Introduction: Dopamine receptors (DRs) are involved in the development and/or treatment of many neuropsychiatric disorders including schizophrenia and Parkinson’s disease (PD). Many currently available dopaminergic drugs modulate both DRD2 and DRD3 due to high homology in their orthosteric binding sites, leading to potential unwanted side effects and also uncertainty as to the roles each DR subtype plays in normal and pathological processes. Thus, a highly selective DRD3 agonist may have great utility from multiple perspectives. As such, our lab has employed high throughput screening paradigms as an approach to discover highly selective modulators for the DRD3 for use as both research tool compounds and leads for therapeutic drug development.

Methods: The NIH Molecular Libraries Program 400,000+ small molecule library was initially screened in a 1536-well format using the DiscoveRx PathHunter® β-arrestin assay for compounds that activate the DRD3 without effects on the DRD2. Confirmation and counter-screens were performed to obtain an initial assessment of selectivity and mechanisms of action. We identified 62 potential agonists, and chose the most promising hit compound to perform a structure activity relationship (SAR) study to increase potency while maintaining selectivity. 375 analogs were synthesized and screened in β-Arrestin assays. The lead compound identified through this process, ML417 ((1H-indol-2-yl)(4-(2-(4-methoxyphenoxy)ethyl)piperazin-1-yl)methanone), was also characterized using bioluminescence resonance energy transfer (BRET)-based β-arrestin recruitment and G-protein activation assays (1) as well as p-ERK assays. Potential neuroprotective properties of this compound were assessed using a terminally differentiated SHSY5Y neuronal cell model.
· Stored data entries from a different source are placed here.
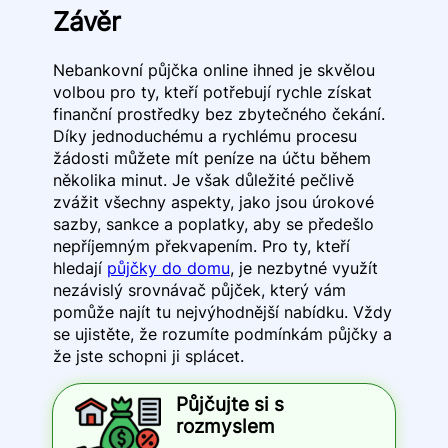
Závěr
Nebankovní půjčka online ihned je skvělou
volbou pro ty, kteří potřebují rychle získat
finanční prostředky bez zbytečného čekání.
Díky jednoduchému a rychlému procesu
žádosti můžete mít peníze na účtu během
několika minut. Je však důležité pečlivě
zvážit všechny aspekty, jako jsou úrokové
sazby, sankce a poplatky, aby se předešlo
nepříjemným překvapením. Pro ty, kteří
hledají
půjčky do domu
, je nezbytné využít
nezávislý srovnávač půjček, který vám
pomůže najít tu nejvýhodnější nabídku. Vždy
se ujistěte, že rozumíte podmínkám půjčky a
že jste schopni ji splácet.
Půjčujte si s
rozmyslem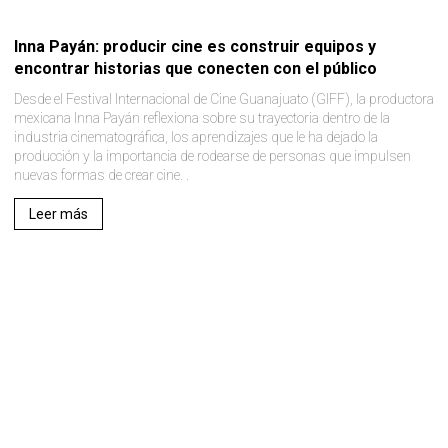
Inna Payán: producir cine es construir equipos y
encontrar historias que conecten con el público
Desde el Festival Internacional de Cine Guanajuato (GIFF), la productora
mexicana Inna Payán reflexiona sobre su trayectoria dentro de la
industria cinematográfica, los aprendizajes que le ha dejado la
producción y la importancia de rodearse de personas que impulsen
nuevas formas de crear cine. .
Leer más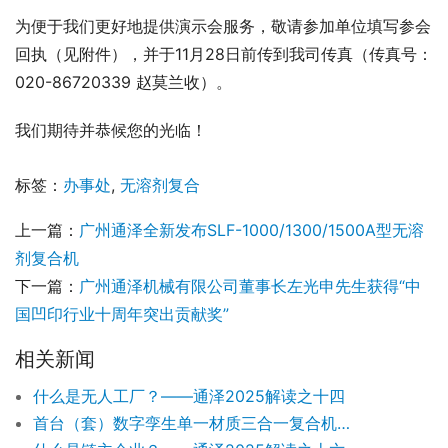
为便于我们更好地提供演示会服务，敬请参加单位填写参会
回执（见附件），并于11月28日前传到我司传真（传真号：
020-86720339 赵莫兰收）。
我们期待并恭候您的光临！
标签：
办事处
,
无溶剂复合
上一篇：
广州通泽全新发布SLF-1000/1300/1500A型无溶
剂复合机
下一篇：
广州通泽机械有限公司董事长左光申先生获得“中
国凹印行业十周年突出贡献奖”
相关新闻
什么是无人工厂？——通泽2025解读之十四
首台（套）数字孪生单一材质三合一复合机闪亮Drupa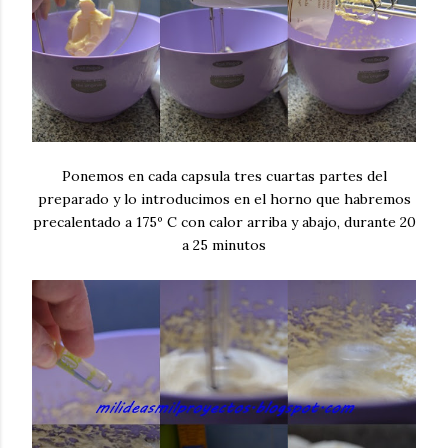
Ponemos en cada capsula tres cuartas partes del
preparado y lo introducimos en el horno que habremos
precalentado a 175º C con calor arriba y abajo, durante 20
a 25 minutos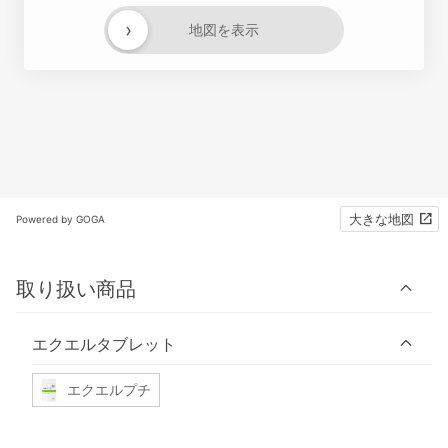
›
地図を表示
大きな地図
Powered by GOGA
取り扱い商品
エクエルタブレット
エクエルプチ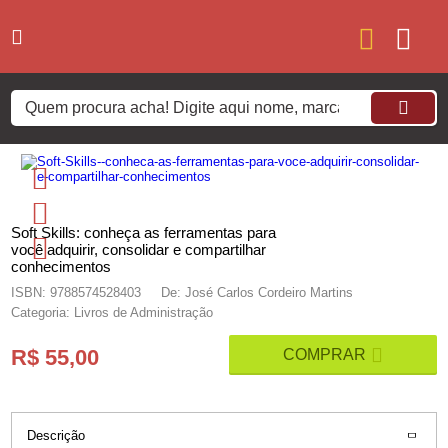
Soft Skills: conheça as ferramentas para
você adquirir, consolidar e compartilhar
conhecimentos
ISBN: 9788574528403
De: José Carlos Cordeiro Martins
Categoria: Livros de Administração
R$ 55,00
Descrição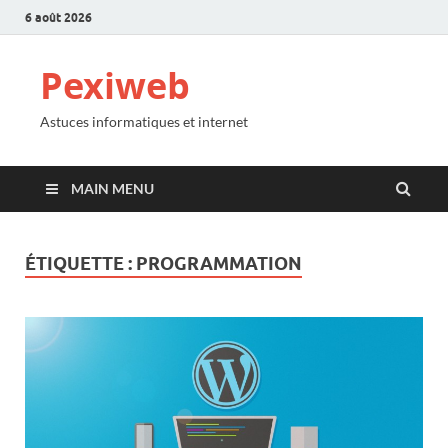
6 août 2026
Pexiweb
Astuces informatiques et internet
MAIN MENU
ÉTIQUETTE :
PROGRAMMATION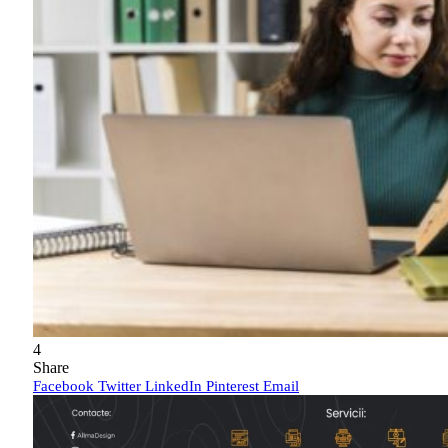
4
Share
Facebook
Twitter
LinkedIn
Pinterest
Email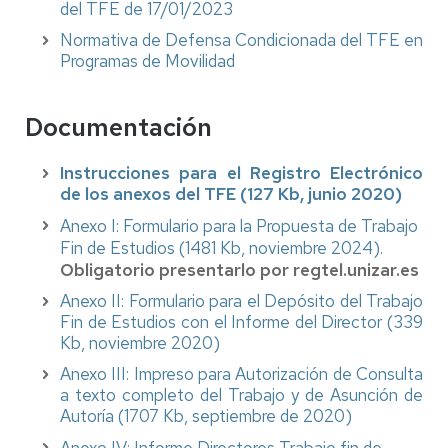
del TFE de 17/01/2023
Normativa de Defensa Condicionada del TFE en
Programas de Movilidad
Documentación
Instrucciones para el Registro Electrónico
de los anexos del TFE (127 Kb, junio 2020)
Anexo I: Formulario para la Propuesta de Trabajo
Fin de Estudios (1481 Kb, noviembre 2024).
Obligatorio presentarlo por regtel.unizar.es
Anexo II: Formulario para el Depósito del Trabajo
Fin de Estudios con el Informe del Director (339
Kb, noviembre 2020)
Anexo III: Impreso para Autorización de Consulta
a texto completo del Trabajo y de Asunción de
Autoría (1707 Kb, septiembre de 2020)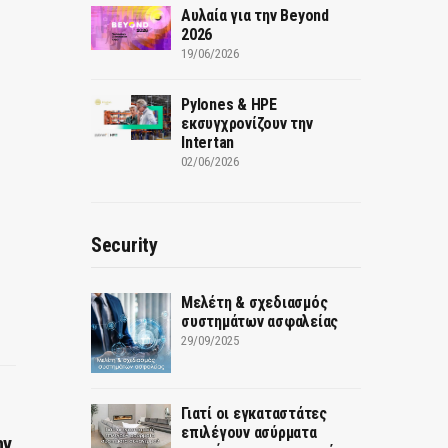
Αυλαία για την Beyond
2026
19/06/2026
Pylones & HPE
εκσυγχρονίζουν την
Intertan
02/06/2026
Security
Μελέτη & σχεδιασμός
συστημάτων ασφαλείας
29/09/2025
Γιατί οι εγκαταστάτες
επιλέγουν ασύρματα
ην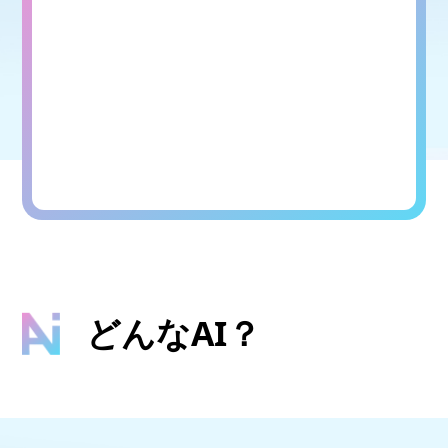
どんなAI？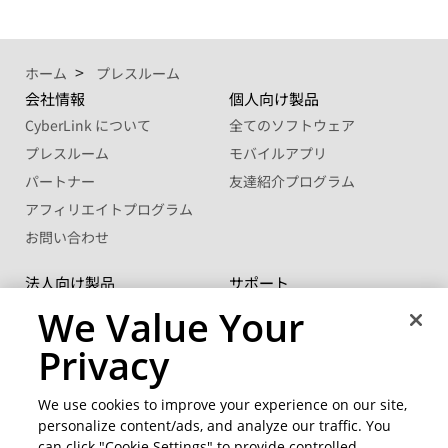
ホーム
プレスルーム
会社情報
個人向け製品
CyberLink について
全てのソフトウェア
プレスルーム
モバイルアプリ
パートナー
友達紹介プログラム
アフィリエイトプログラム
お問い合わせ
法人向け製品
サポート
®
FaceMe
SDK
サポート センター
We Value Your
ボリュームライセンス
ソフトウェアアップデート
Privacy
学生・教職員向け優待販売
ラーニングセンター
We use cookies to improve your experience on our site,
コミュニティー
地域を変更
personalize content/ads, and analyze our traffic. You
CyberLink メンバーサイト
can click "Cookie Settings" to provide controlled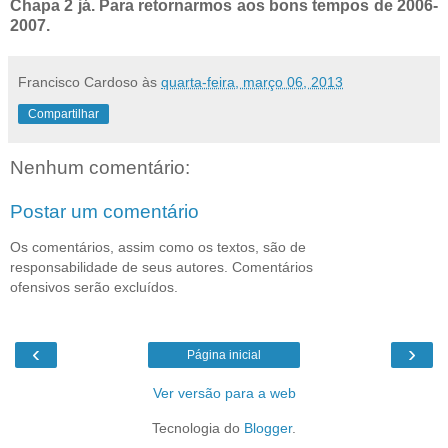
Chapa 2 já. Para retornarmos aos bons tempos de 2006-
2007.
Francisco Cardoso
às
quarta-feira, março 06, 2013
Compartilhar
Nenhum comentário:
Postar um comentário
Os comentários, assim como os textos, são de
responsabilidade de seus autores. Comentários
ofensivos serão excluídos.
‹
›
Página inicial
Ver versão para a web
Tecnologia do
Blogger
.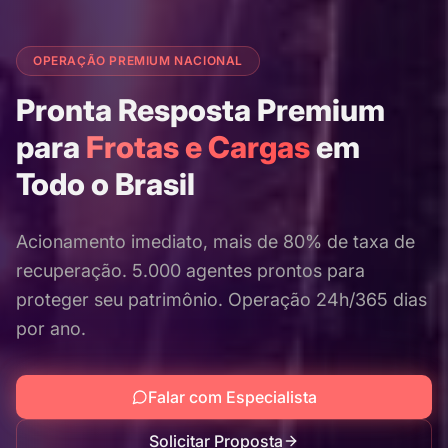
OPERAÇÃO PREMIUM NACIONAL
Pronta Resposta Premium
para
Frotas e Cargas
em
Todo o Brasil
Acionamento imediato, mais de 80% de taxa de
recuperação. 5.000 agentes prontos para
proteger seu patrimônio. Operação 24h/365 dias
por ano.
Falar com Especialista
Solicitar Proposta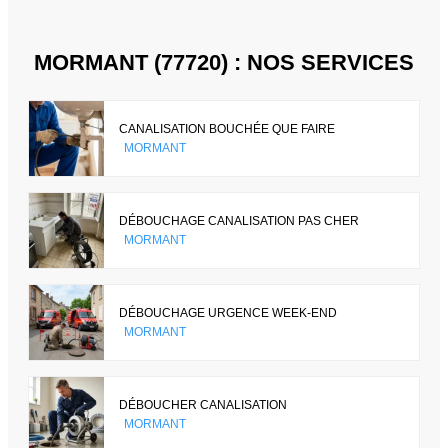
MORMANT (77720) : NOS SERVICES
CANALISATION BOUCHÉE QUE FAIRE
MORMANT
DÉBOUCHAGE CANALISATION PAS CHER
MORMANT
DÉBOUCHAGE URGENCE WEEK-END
MORMANT
DÉBOUCHER CANALISATION
MORMANT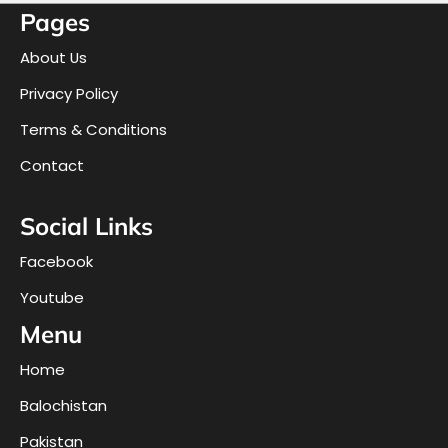
Pages
About Us
Privacy Policy
Terms & Conditions
Contact
Social Links
Facebook
Youtube
Menu
Home
Balochistan
Pakistan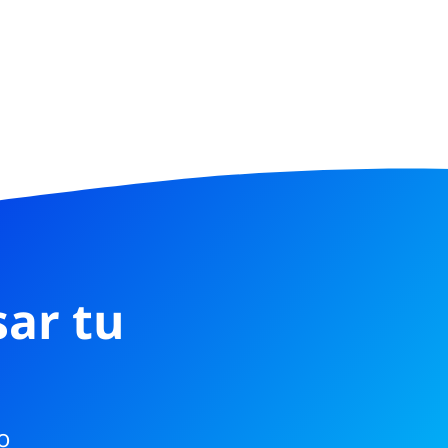
ar tu
o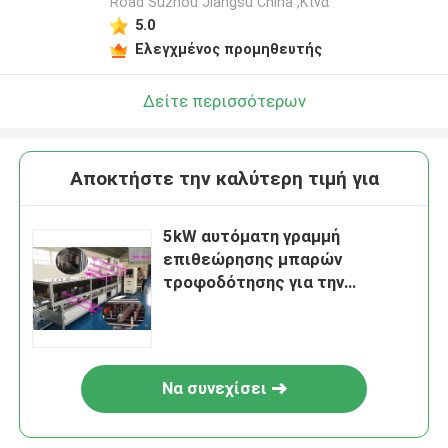
Road Suzhou Jiangsu China ,Κίνα
5.0
Ελεγχμένος προμηθευτής
Δείτε περισσότερων
Αποκτήστε την καλύτερη τιμή για
5kW αυτόματη γραμμή
επιθεώρησης μπαρών
τροφοδότησης για την
επιθεώρηση batch
Να συνεχίσει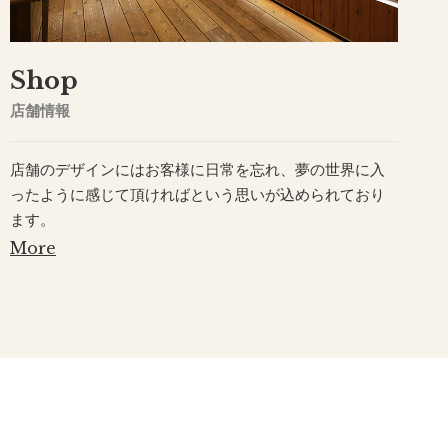
Shop
店舗情報
店舗のデザインにはお客様に日常を忘れ、夢の世界に入
ったように感じて頂ければという思いが込められており
ます。
More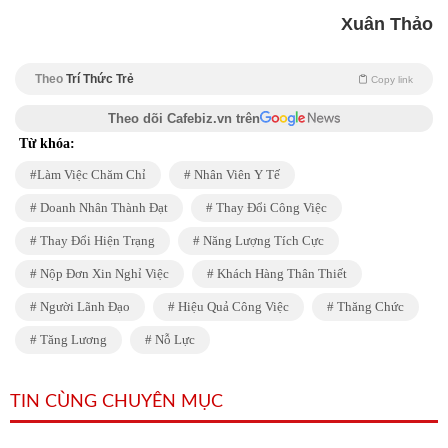
Xuân Thảo
Theo
Trí Thức Trẻ
Copy link
Theo dõi Cafebiz.vn trên
Từ khóa:
Làm Việc Chăm Chỉ
Nhân Viên Y Tế
Doanh Nhân Thành Đạt
Thay Đổi Công Việc
Thay Đổi Hiện Trạng
Năng Lượng Tích Cực
Nộp Đơn Xin Nghỉ Việc
Khách Hàng Thân Thiết
Người Lãnh Đạo
Hiệu Quả Công Việc
Thăng Chức
Tăng Lương
Nỗ Lực
TIN CÙNG CHUYÊN MỤC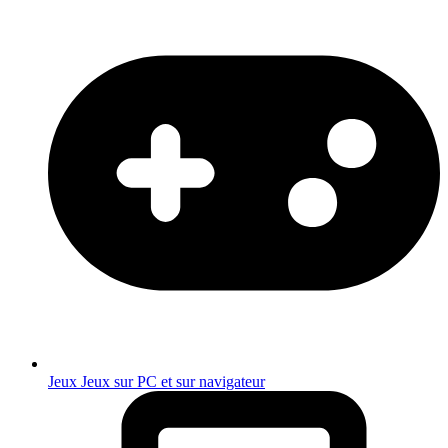
Jeux
Jeux sur PC et sur navigateur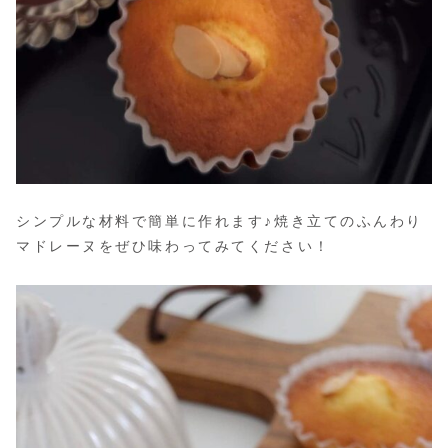
シンプルな材料で簡単に作れます♪焼き立てのふんわり
マドレーヌをぜひ味わってみてください！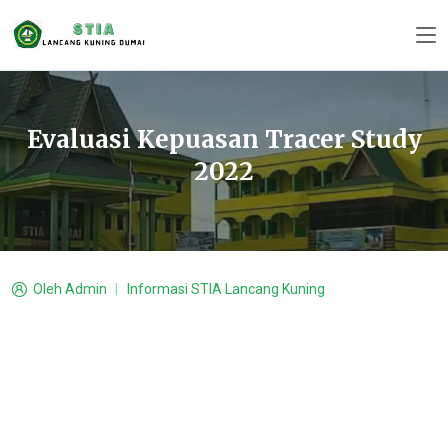
Evaluasi Kepuasan Tracer Study
2022
Oleh
Admin
Informasi STIA Lancang Kuning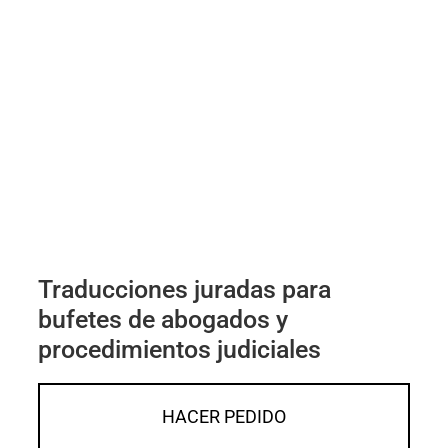
Traducciones juradas para
bufetes de abogados y
procedimientos judiciales
HACER PEDIDO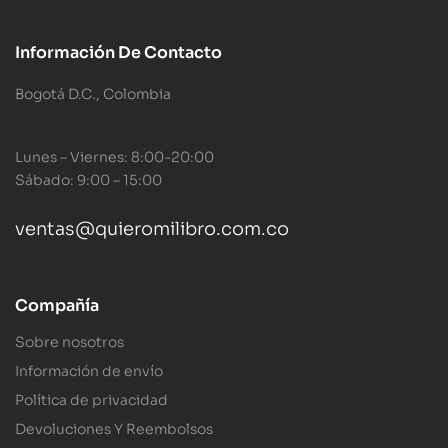
Información De Contacto
Bogotá D.C., Colombia
Lunes – Viernes: 8:00-20:00
Sábado: 9:00 – 15:00
ventas@quieromilibro.com.co
Compañía
Sobre nosotros
Información de envío
Política de privacidad
Devoluciones Y Reembolsos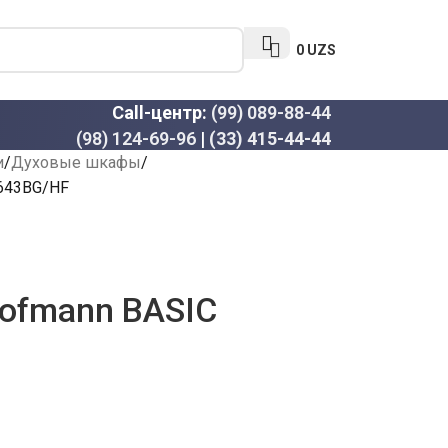
0
UZS
Call-центр:
(99) 089-88-44
(98) 124-69-96
|
(33) 415-44-44
и
Духовые шкафы
643BG/HF
ofmann BASIC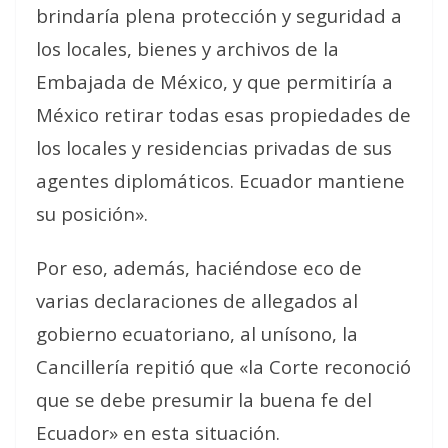
brindaría plena protección y seguridad a
los locales, bienes y archivos de la
Embajada de México, y que permitiría a
México retirar todas esas propiedades de
los locales y residencias privadas de sus
agentes diplomáticos. Ecuador mantiene
su posición».
Por eso, además, haciéndose eco de
varias declaraciones de allegados al
gobierno ecuatoriano, al unísono, la
Cancillería repitió que «la Corte reconoció
que se debe presumir la buena fe del
Ecuador» en esta situación.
Results: ML417 displays potent, DRD3-selective agonist activity in multiple functional assays.

In addition, radioligand inhibition binding and functional GPCR screens (>165 receptors) show ML417 has limited cross-reactivity with other GPCRs. ML417 also displays superior [compared to the reference compound pramipexole], dose-dependent protection against a decrease in neurite length induced by 10 µM of the neurotoxin, 6-hydroxydopamine in the SHSY5Y cell model.

Conclusions: A high throughput screening campaign and iterative medicinal chemistry efforts yielded ML417, a potent and highly selective DRD3 agonist. This compound will be useful as a research tool to identify biological processes governed by DRD3 activation, and may prove useful as a therapeutic drug lead.

References:

1. Sanchez-Soto M et al. (2016) Mol.Pharmacol. 89, 457-466.